General Information

Please use the links to the left to find out more about the Alden Central School Athletic Program.

an image of a Bulldog

Welcome to the Alden Central School District Interscholastic-Athletic Program.  We are excited for your participation and grateful for your support. As with all our programs, both curricular and extra-curricular, our primary focus is the growth and development of the student-athletes that we work with daily. Interscholastic athletic participation and competition are two very important ways in which our students learn life lessons and skills that will serve them well in perpetuity. We strive to promote and develop positive traits such as sportsmanship, leadership, teamwork, oral communication, positive physical development, healthy lifestyle habits, and the list goes on. 

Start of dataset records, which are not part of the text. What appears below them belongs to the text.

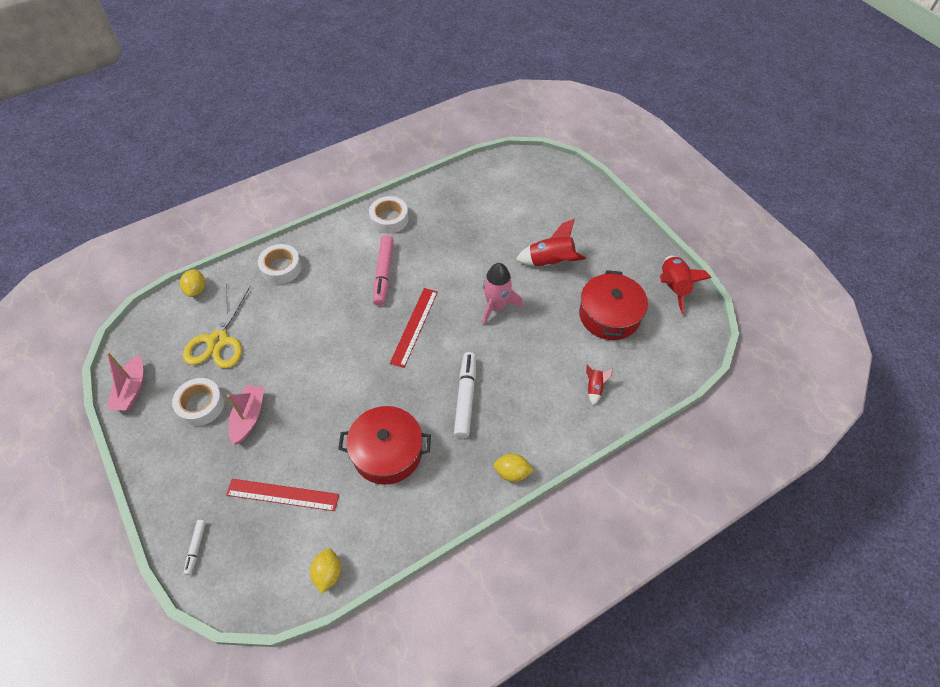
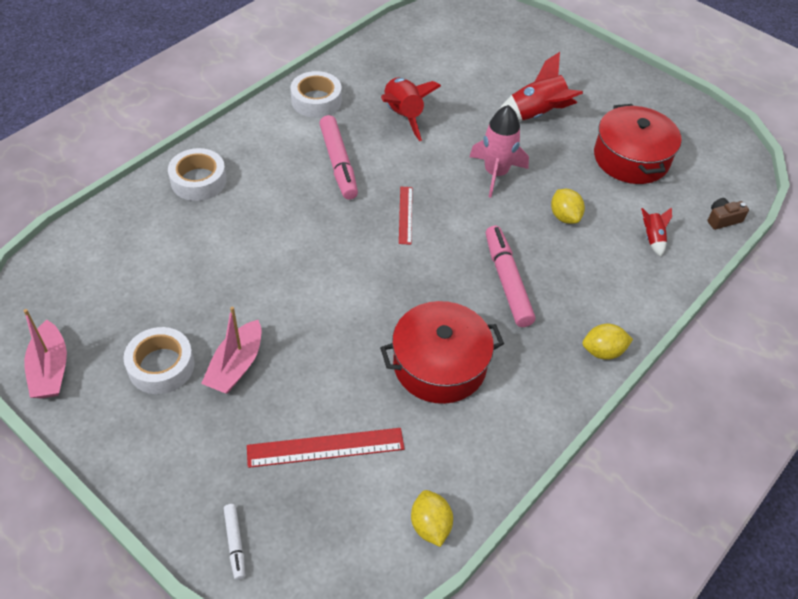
camera: 20 degrees left, 5 degrees down
yellow lemon [180,269,205,297] -> yellow lemon moved to [551,189,585,224]
yellow scissors [183,284,251,368] -> none
pink boat [227,385,264,444] -> pink boat turned 150 degrees counterclockwise [201,306,261,394]
red ruler [390,288,438,368] -> red ruler [399,187,412,245], size x0.61
white marker [454,352,476,438] -> pink marker [486,226,535,327]
red rocket [660,256,712,315] -> red rocket moved to [381,77,441,141]
none -> brown camera [708,198,749,230]

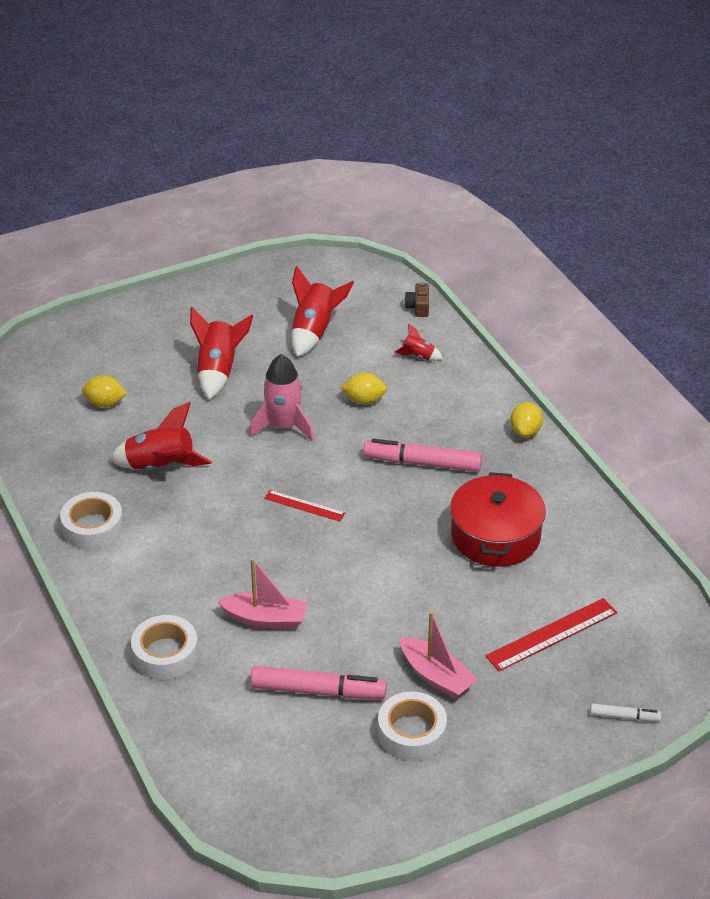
camera: 65 degrees left, 10 degrees down
pink boat [23,309,67,399] -> pink boat moved to [217,558,307,629]
red ruler [247,428,404,468] -> red ruler turned 45 degrees clockwise [485,598,617,671]
pink marker [319,115,358,200] -> pink marker moved to [251,666,387,699]
yellow lemon [411,490,453,547] -> yellow lemon moved to [82,375,127,407]
red pot [594,104,681,184] -> red rocket [291,266,354,357]

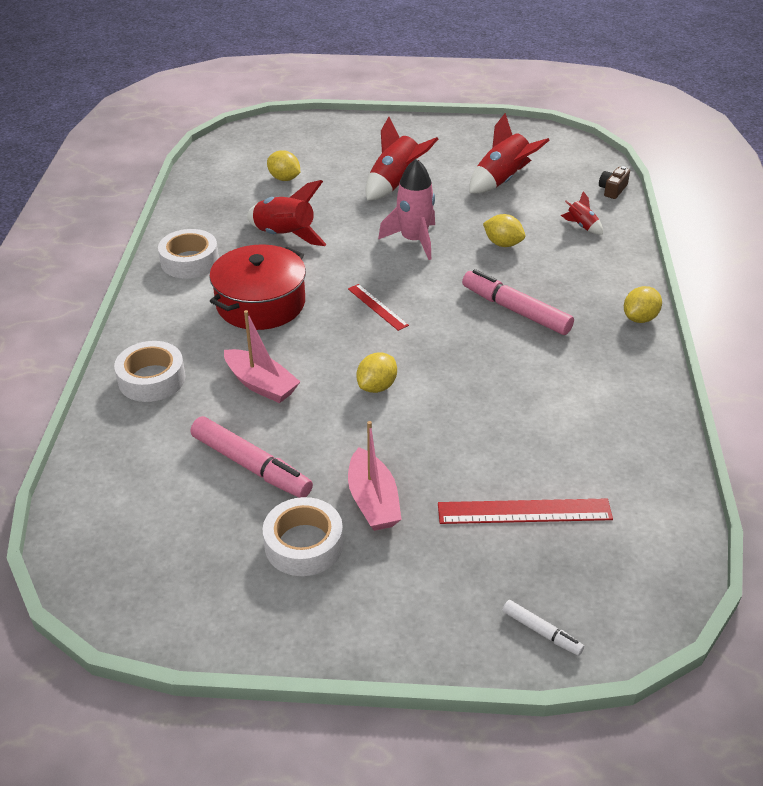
camera: 30 degrees right, 0 degrees up
red pot [450,472,546,567] -> red pot moved to [209,244,306,330]
none -> yellow lemon [357,352,397,393]

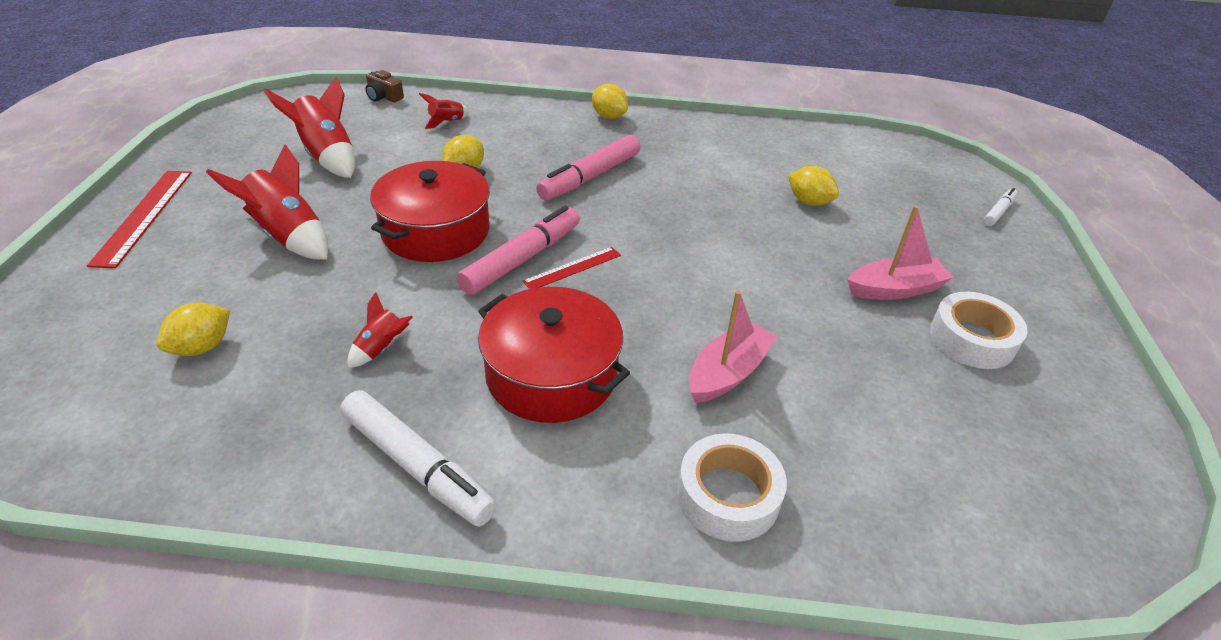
camera: 90 degrees left, 0 degrees up
white tape [158,229,219,279] -> white marker [340,390,497,527]
pink marker [191,416,313,498] -> pink marker moved to [457,206,580,295]
red rocket [247,180,327,246] -> red rocket [348,292,413,368], size x0.52
yellow lemon [357,352,397,393] -> yellow lemon moved to [788,166,839,206]
pink rocket [378,158,435,260] -> red pot [370,161,490,262]
red ruler [438,498,613,524] -> red ruler moved to [87,171,192,268]

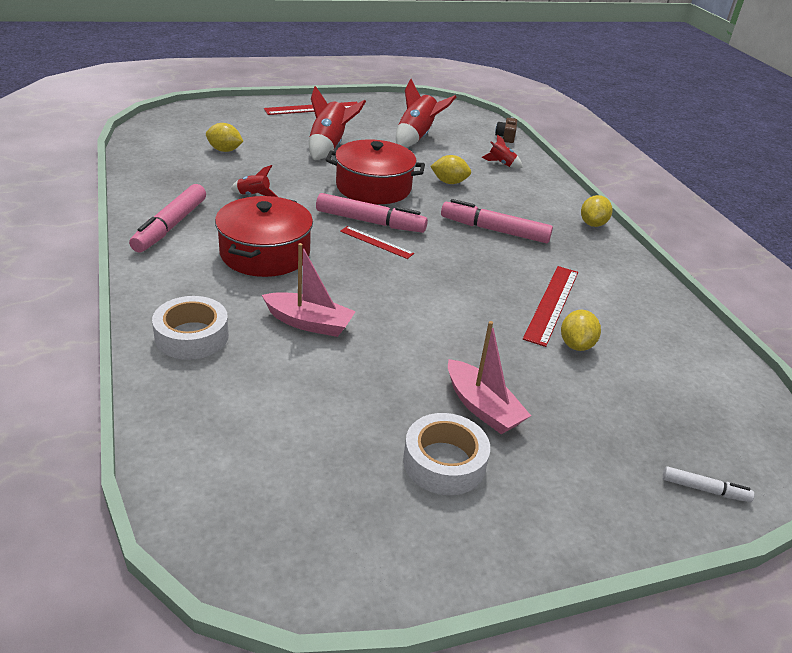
camera: 65 degrees right, 5 degrees down
white marker [340,390,497,527] -> pink marker [129,184,206,252]
none -> red ruler [523,266,578,347]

On the other hand, our interscholastic athletic program is not about winning at all costs. We strive for excellence in all our endeavors, in and out of the classroom. Winning a competition is sometimes the natural by-product of those efforts. The good feelings and accolades that come with winning provide motivation and memories that sustain us for a lifetime. Sometimes, however, our own excellent efforts cannot match the excellent efforts of our opponents. It is in the experience of defeat that we learn and grow as well, sometimes even more so than in victory. Through defeat we also hope to teach the lessons of perseverance and commitment to improvement. The once great coach Vince Lombardi said, “it is not in falling down that we are defeated, it is in not getting up.” 

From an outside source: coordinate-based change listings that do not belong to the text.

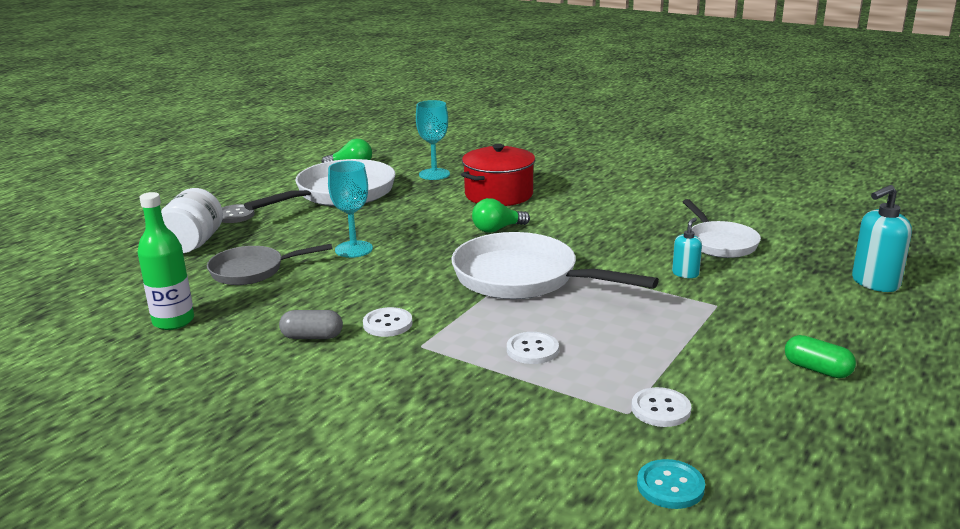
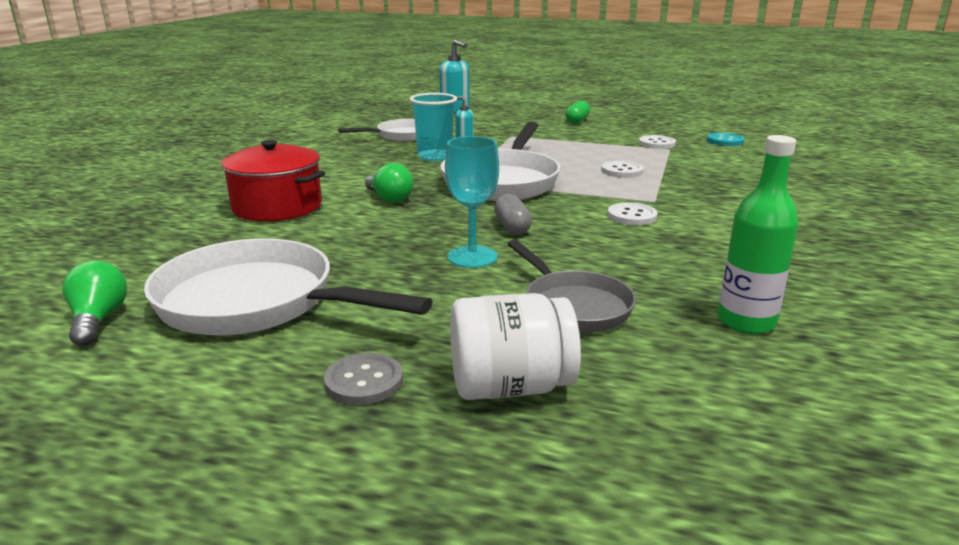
camera: 105 degrees left, 0 degrees up
grey capsule [279,310,343,339] -> grey capsule moved to [494,194,532,235]
turquoise goblet [416,100,450,180] -> none
none -> turquoise cup [410,93,457,161]

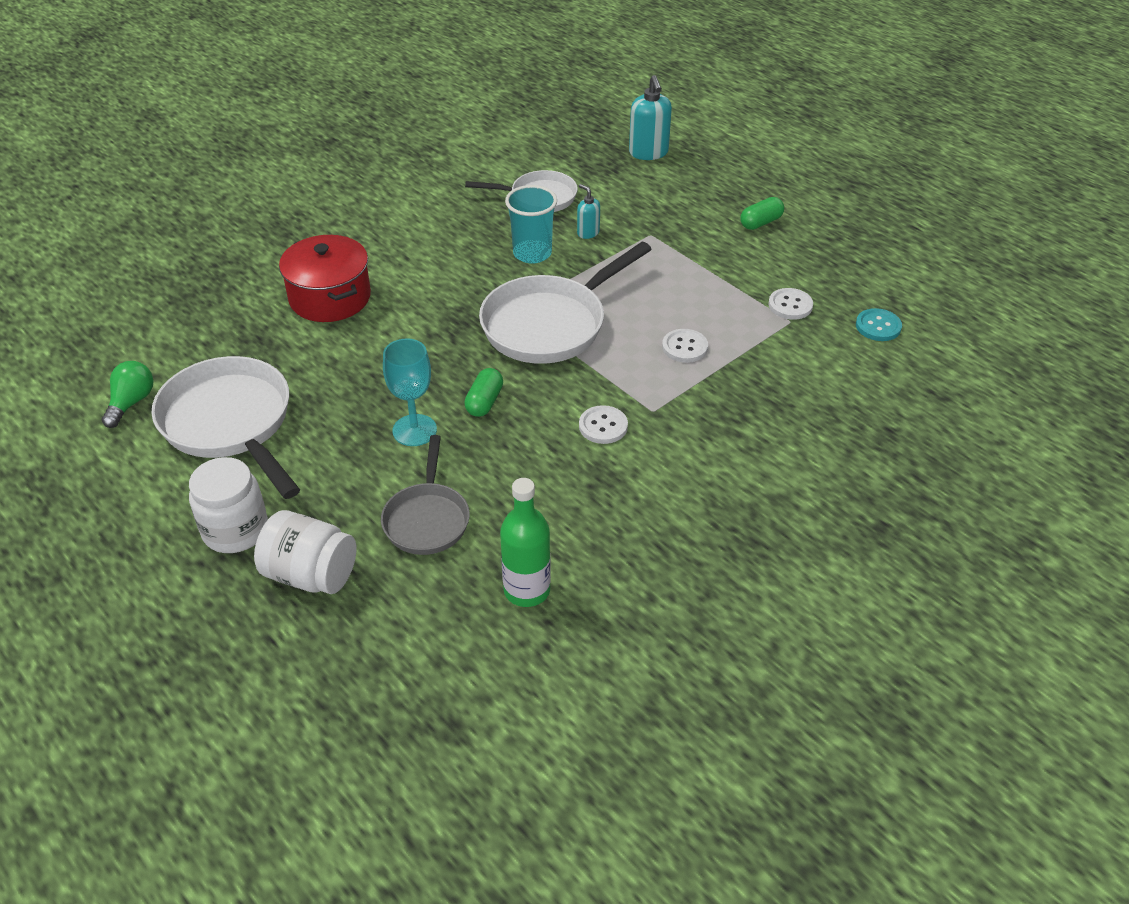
camera: 30 degrees right, 20 degrees up
grey button [324,353,403,405] -> white jar [189,457,268,553]
green light bulb [365,163,413,203] -> none
grey capsule [494,194,532,235] -> green capsule [464,368,503,417]

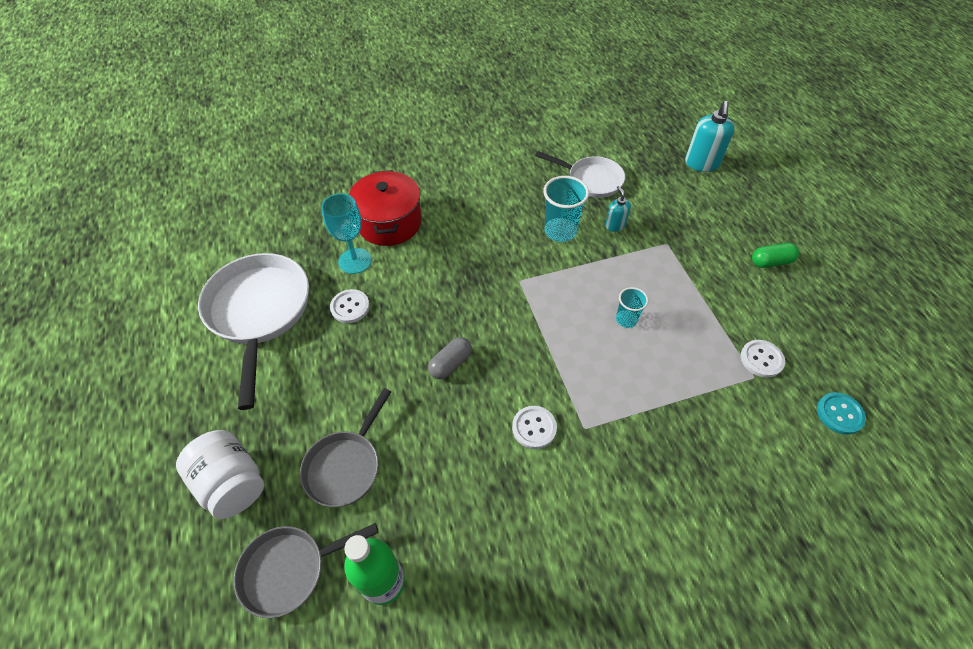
camera: 25 degrees right, 10 degrees up
green light bulb [101,361,154,428] -> none
white jar [189,457,268,553] -> none
turquoise goblet [383,338,437,446] -> turquoise goblet moved to [321,193,372,274]
green capsule [464,368,503,417] -> grey capsule [428,337,472,379]
white pan [479,242,652,364] -> none
white button [662,329,708,363] -> white button moved to [330,289,370,323]
none -> grey pan [234,523,379,618]
none -> turquoise cup [616,287,648,328]

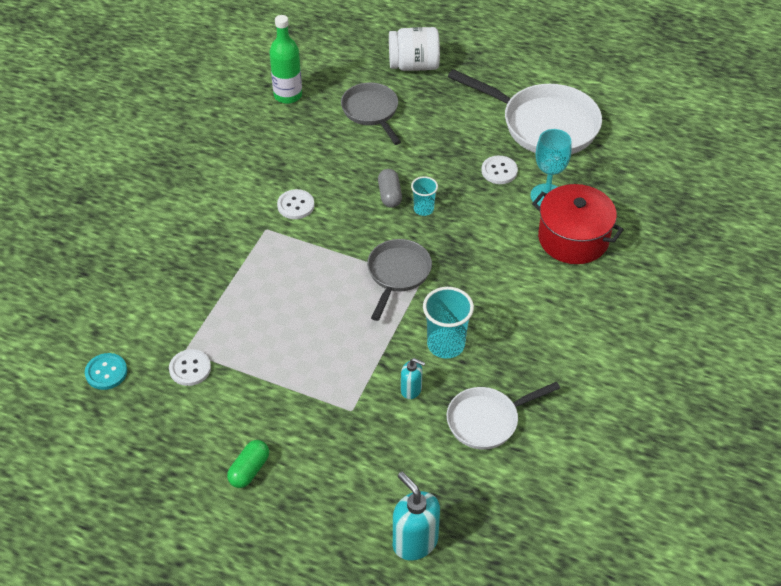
camera: 130 degrees right, 5 degrees down
grey pan [234,523,379,618] -> grey pan moved to [367,239,432,321]
turquoise cup [616,287,648,328] -> turquoise cup moved to [411,176,438,216]

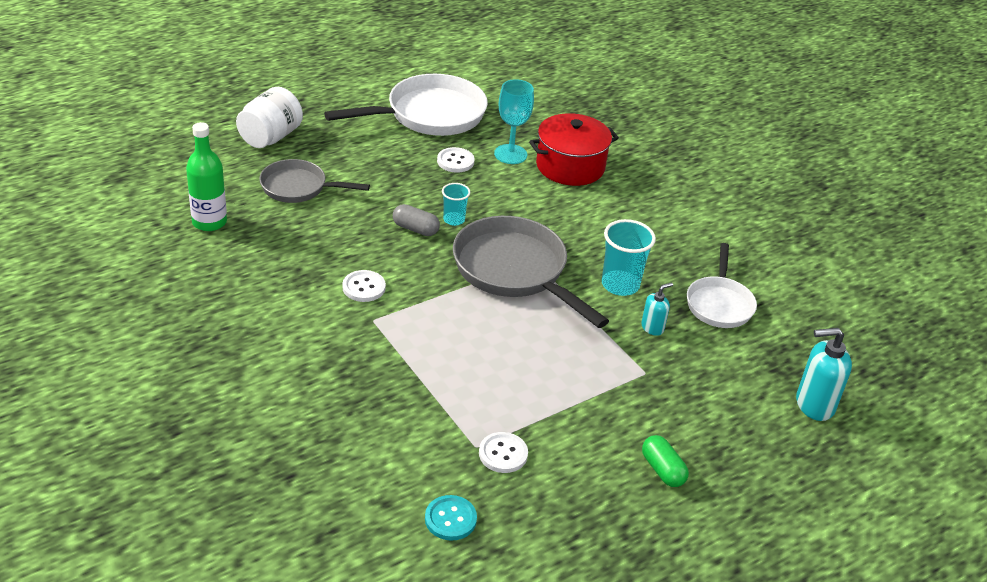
camera: 60 degrees left, 10 degrees down
grey pan [367,239,432,321] -> grey pan [453,216,609,328], size x1.66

Ultimately, we desire to support a thriving athletic program that conveys a healthy perspective regarding its important place in our lives. It is a human endeavor, thereby involving both emotion and imperfections. Therein lives both the beauty and the source of frustration. Sport and athletic competitions are not, however, life and death, despite the many metaphors we use to describe it as such. As most of us experience it at the community and scholastic levels, it is not a business or money-making machine where human beings are sometimes treated as possessions or commodities. Here, in our school community, it is a classroom, like all other classrooms in the schoolhouse where our children go to learn and grow. The challenge for us will always be to provide good teachers for that classroom and those lessons. In that sense, all of us, together, are both the teacher and the student. The potential for growth and success is never ending. Our opportunities will come unceasingly, because in sports “there is always next season.”